Pictures with lens parameters
- Opening Delimiter -

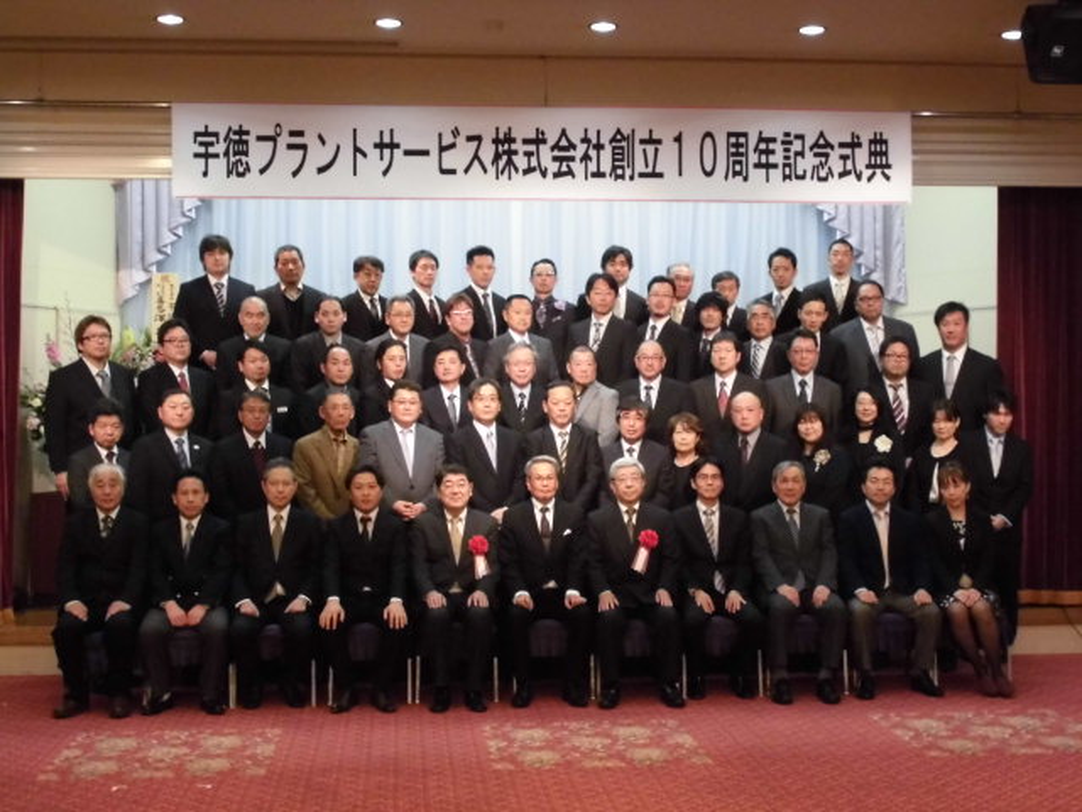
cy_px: 406
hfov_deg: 38.9
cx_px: 541
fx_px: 1532
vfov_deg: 29.7
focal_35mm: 49
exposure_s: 1/40
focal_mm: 8.9
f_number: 4.8
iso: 800
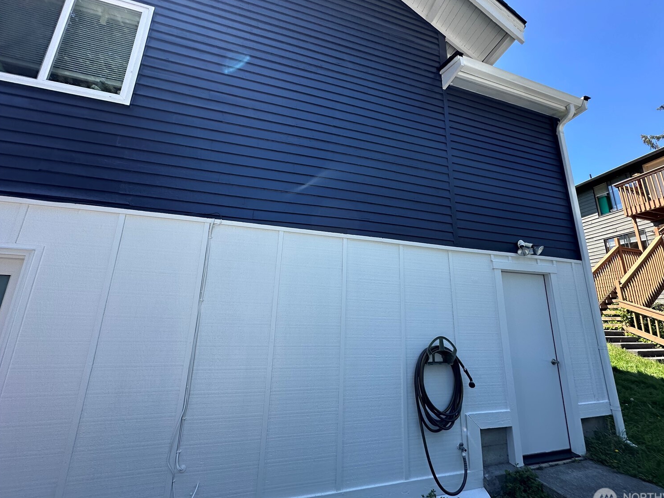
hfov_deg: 98.0
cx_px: 353
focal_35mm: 15
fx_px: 288
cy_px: 251
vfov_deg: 81.8
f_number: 2.2
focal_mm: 2.22
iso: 40
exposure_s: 1/572
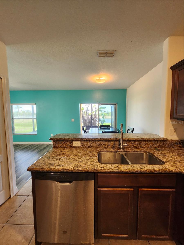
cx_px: 92
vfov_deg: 106.2
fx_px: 92
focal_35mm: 13
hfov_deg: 89.9
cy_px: 122
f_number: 2.2
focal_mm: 1.74
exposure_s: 1/60
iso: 200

- Closing Delimiter -

Give back, exactly and with nothing added, the lines from the line with "exposure_s: 1/572" through the final line of the data, both included; leave pictures out.

exposure_s: 1/572
cx_px: 92
vfov_deg: 106.2
fx_px: 92
focal_35mm: 13
hfov_deg: 89.9
cy_px: 122
f_number: 2.2
focal_mm: 1.74
exposure_s: 1/60
iso: 200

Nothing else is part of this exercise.